**Directions for this task**
Rewrite all the entries below as a numbered list with one line per item, leaving out the blank lines. Don't include the pictures in your answer.

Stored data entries
+ + + + +
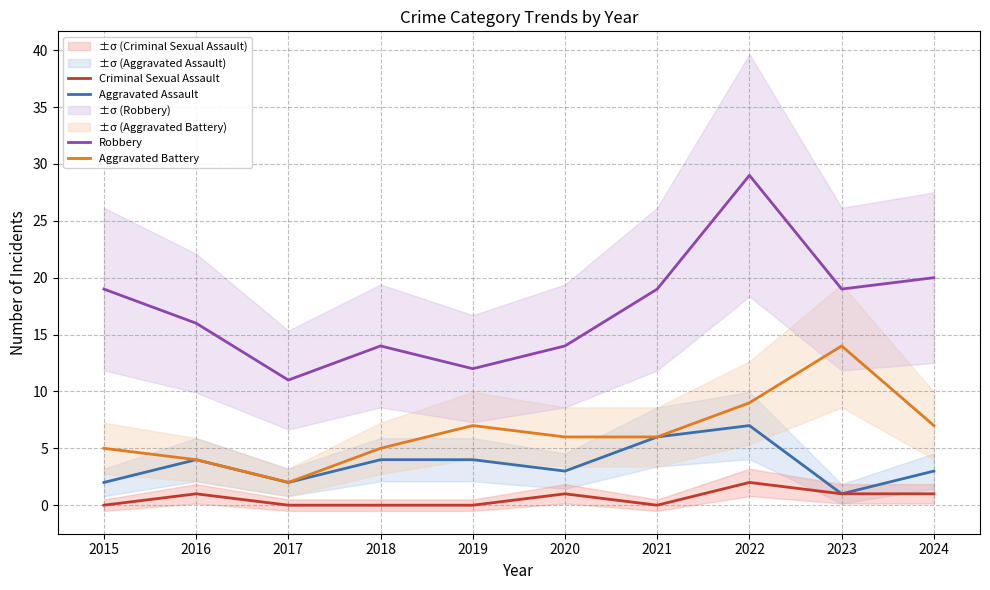

At 2022, list the series in order from largest to smallest.

Robbery, Aggravated Battery, Aggravated Assault, Criminal Sexual Assault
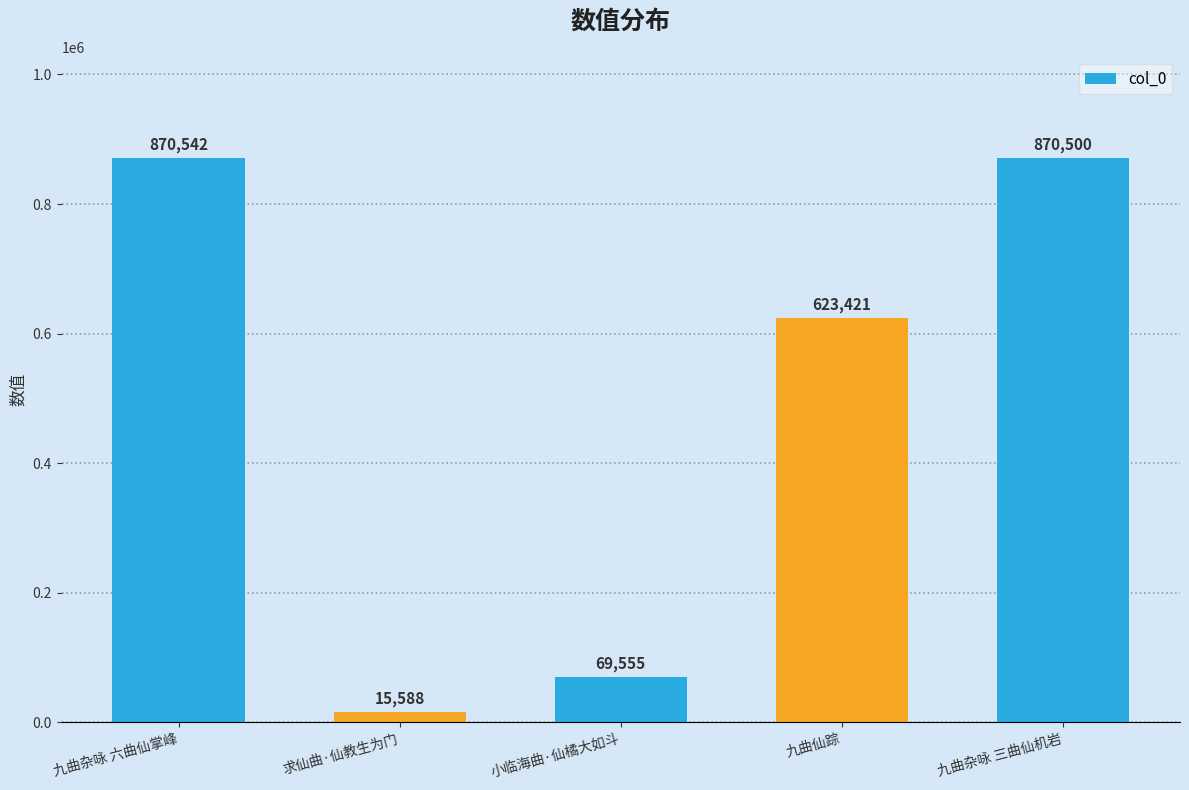

Rank the categories by value from lowest to highest.

求仙曲·仙教生为门, 小临海曲·仙橘大如斗, 九曲仙踪, 九曲杂咏 三曲仙机岩, 九曲杂咏 六曲仙掌峰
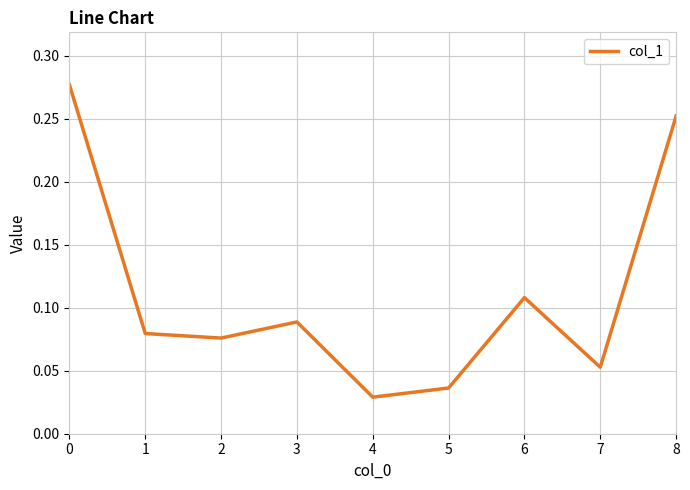

At which category does the chart reach its minimum across all series?

4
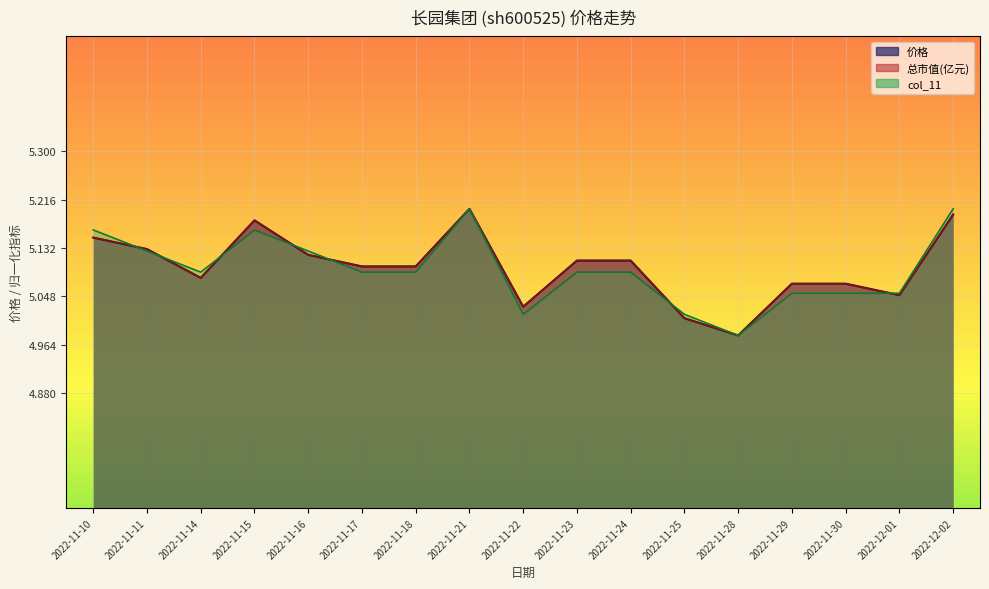

At which category does 总市值(亿元) reach its first local valley?

2022-11-14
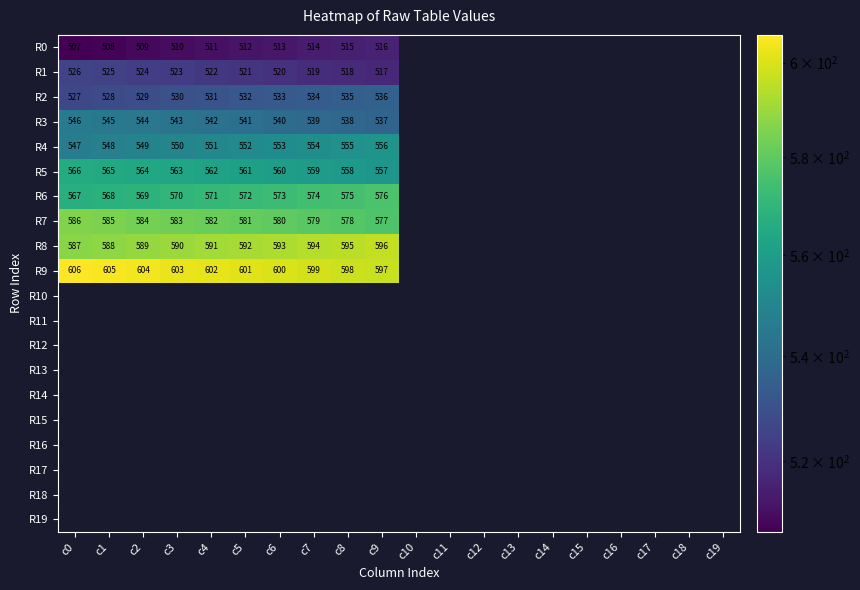

What is the spread (max minus min) of values at c0?

99.0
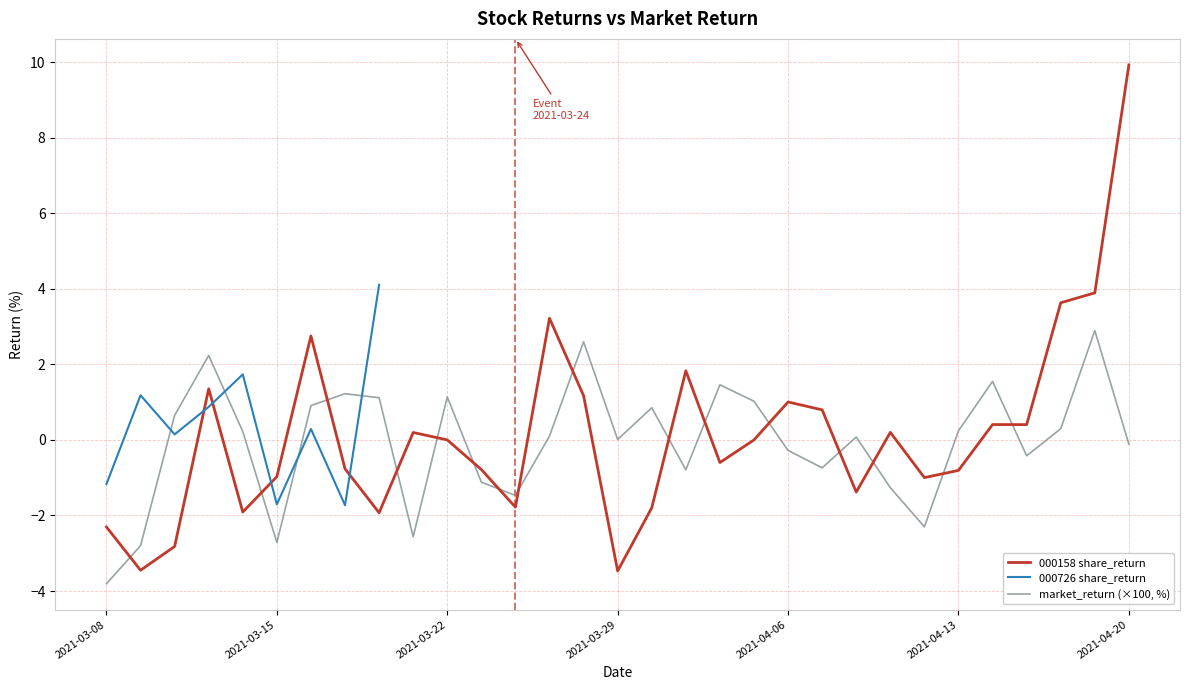

What is the average value of the 000158_share_return series?

0.2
+ + + + +
**Task solution**
1. At 2022, list the series in order from largest to smallest.
2. Robbery, Aggravated Battery, Aggravated Assault, Criminal Sexual Assault
3. Rank the categories by value from lowest to highest.
4. 求仙曲·仙教生为门, 小临海曲·仙橘大如斗, 九曲仙踪, 九曲杂咏 三曲仙机岩, 九曲杂咏 六曲仙掌峰
5. At which category does the chart reach its minimum across all series?
6. 4
7. At which category does 总市值(亿元) reach its first local valley?
8. 2022-11-14
9. What is the spread (max minus min) of values at c0?
10. 99.0
11. What is the average value of the 000158_share_return series?
12. 0.2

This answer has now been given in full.